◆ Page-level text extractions
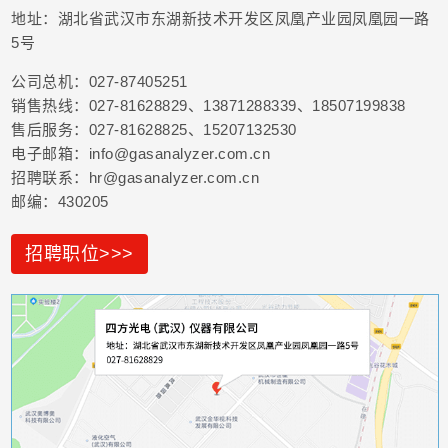
地址：湖北省武汉市东湖新技术开发区凤凰产业园凤凰园一路
5号
公司总机：027-87405251
销售热线：027-81628829、13871288339、18507199838
售后服务：027-81628825、15207132530
电子邮箱：info@gasanalyzer.com.cn
招聘联系：hr@gasanalyzer.com.cn
邮编：430205
招聘职位>>>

◆ WHAT IS REQUIRED
Reproduce the records line for line, character for character. Leave out the pictures.

◆ ANSWER AREA
地址：湖北省武汉市东湖新技术开发区凤凰产业园凤凰园一路
5号
公司总机：027-87405251
销售热线：027-81628829、13871288339、18507199838
售后服务：027-81628825、15207132530
电子邮箱：info@gasanalyzer.com.cn
招聘联系：hr@gasanalyzer.com.cn
邮编：430205
招聘职位>>>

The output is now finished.